Zur Landschaftsfotografie
Landschaftsfotograf Rainer Mirau
Professionelle Landschaftsfotografie hat wenig mit der romantischen Vorstellung zu tun, durch die Welt zu reisen und an den schönsten Plätzen die Kamera auszupacken und drauf los zu fotografieren. Auch viel in der Natur und auf Reisen zu sein ist noch lange kein Garant für beeindruckende Bilder. „Zur richtigen Zeit am richtigen Ort“ zu sein ist oft mit großem Aufwand verbunden und ohne vorherige Planung nicht realisierbar.
Die „richtige Zeit“? Wann ist die nur? Man muss sich nur vor Augen halten, dass zu jeder Zeit, in jeder Sekunde irgendwo auf der Welt, ja sogar an vielen Orten gleichzeitig, sich die Natur in Ihrer vollen Pracht zeigt. Und ich möchte möglichst vieler dieser Momente teilen, möchte möglichst viele mit der Kamera festhalten.
Im Gegensatz zu einem Landschaftsmaler hat ein Landschaftsfotograf nicht die Möglichkeit die Landschaft als Inspirationsquelle zu nutzen und frei ein Bild zu komponieren. Er muss sein Motiv erst suchen. Diese Suche nimmt auch den größten Teil der Energie und Zeit in Anspruch. Das ist weiter nicht schlimm, denn durch Wälder zu streifen, an einem Bach entlang in ein Tal zu wandern oder auf einem Bergrücken zu stehen, sind Erlebnisse, die mir innere Ruhe und Ausgeglichenheit geben.
Einer Reise in ein Gebiet, egal ob es sich um einen Kontinent, ein Land, ein Bergmassiv oder nur einen kleinen See handelt, geht eine gute Planung voraus. Einerseits sind es Bilder, welche ich in Bildbänden, im Internet oder in der Werbung sehe und welche mich ansprechen. Andererseits studiere ich für mein Leben gerne Karten und stelle mir die Landschaft dazu vor. Dort muss ich dann hin, muss es mit eigenen Augen sehen, möchte es zu meiner eigenen Erinnerung machen. Ich möchte diesen magischen Ort auf meine Art und Weise erleben und festhalten.

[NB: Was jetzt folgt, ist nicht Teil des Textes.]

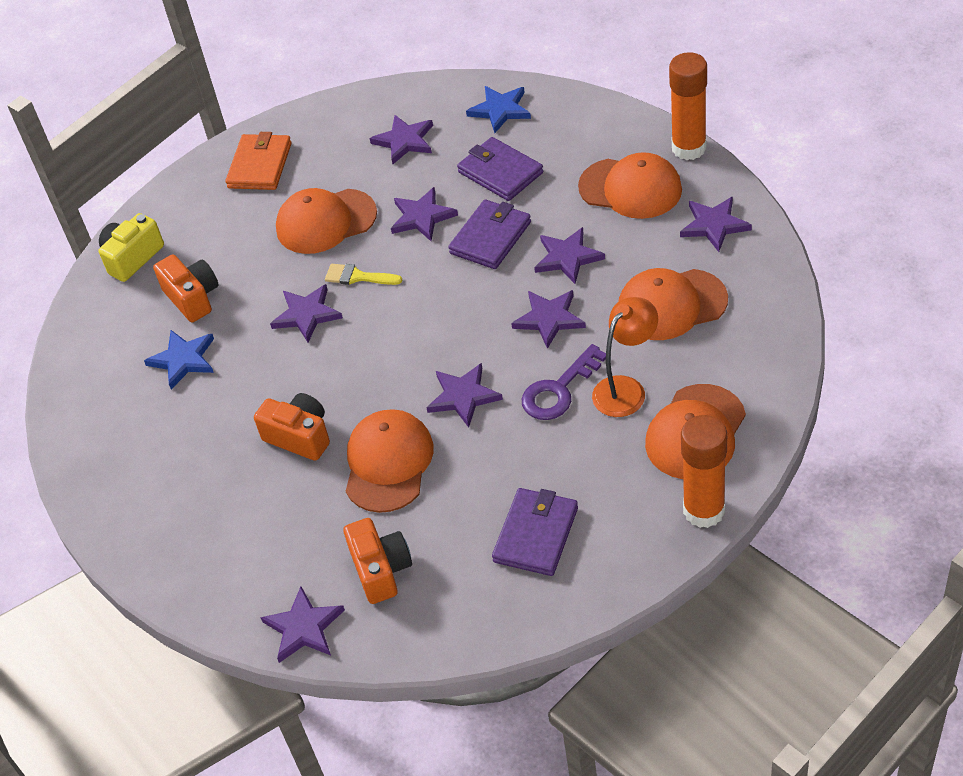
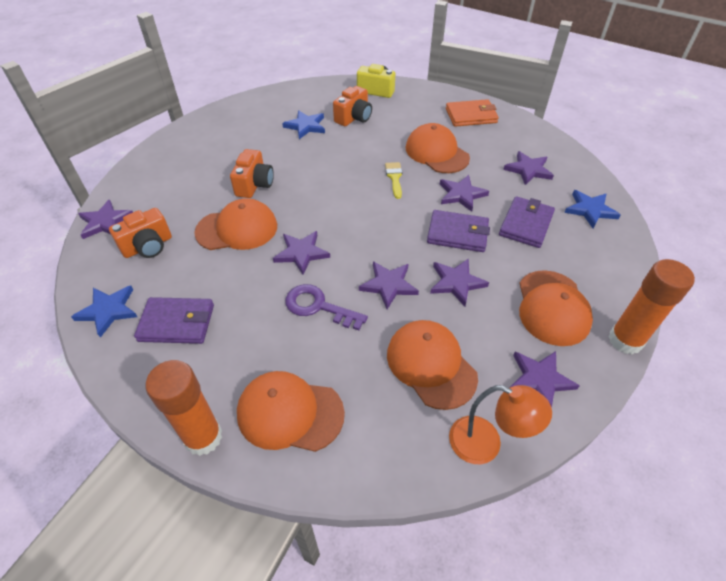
camera: 65 degrees right, 0 degrees up
purple star [270,284,343,342] -> none
orange lamp [592,297,658,417] -> orange lamp moved to [449,385,552,464]
none -> blue star [71,286,137,338]

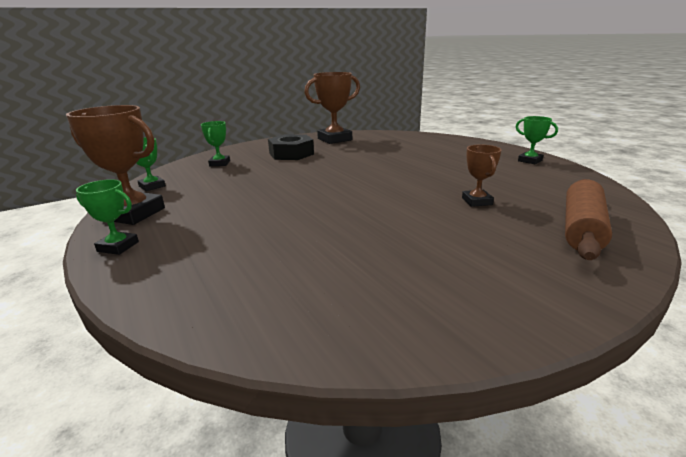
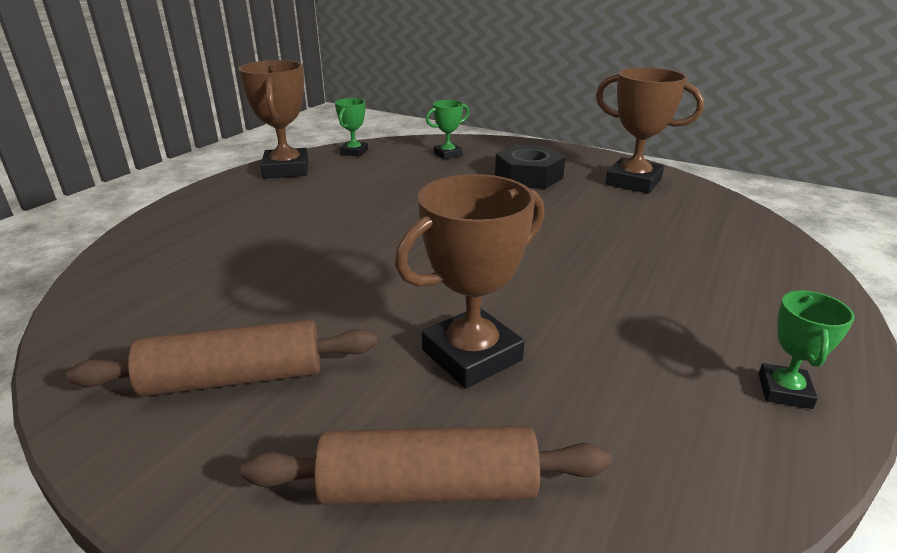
camera: 60 degrees right, 5 degrees up
green trophy [76,179,139,255] -> none
brown trophy [462,145,502,207] -> brown trophy [395,174,544,388], size x1.85
none -> brown rolling pin [66,320,377,396]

Wo liegen diese Berge? Wo gibt es Flüsse, Seen, Schluchten? Wo geht die Sonne auf? Wo unter? Wo sollte ich in der Früh, wo am Abend sein? Wie viel Höhenmeter sind in welcher Zeit zu bewältigen? Wann ist Ebbe und Flut, oder Vollmond?… Sind all diese Fragen beantwortet und habe ich einen groben Plan und meine Ziele definiert, kann es losgehen.
Es heißt dann schlaftrunken manchmal lange vor Sonnenaufgang aufzustehen und zu einem geplanten oder schon am Vortag besichtigten Motiv zu wanken. Und am Abend geht es bis zum letzten Licht, oder wenn der Mond scheint sogar bis in die Nacht. Dann steht man hungrig und allein mit nassen Füßen und 5°C in the middle of nowhere eine Stunde neben der Kamera, hält einen Schirm als Windschutz in der Hand und denkt sich: „Warum tue ich mir das eigentlich an?“. Spätestens zuhause am Monitor wird man dann aber belohnt, mit Aufnahmen, die das Herz höher schlagen lassen.
Ich genieße die Freiheiten, die mir durch die Landschaftsfotografie ermöglicht werden. Eine Disziplin, in der es erfreulicherweise nicht um schneller-höher-weiter geht, sondern um die persönliche Umsetzung von Eindrücken und einen permanenten, fotografischen Entwicklungsprozess. Keine andere Tätigkeit vereint für mich Kreativität, Naturerlebnis, Technik, Reisen und Bewegung auf so ideale Weise. Das ist der Grund, warum ich liebe was ich tue und hoffe, dass ich noch viele Jahre die Möglichkeit dazu haben werde.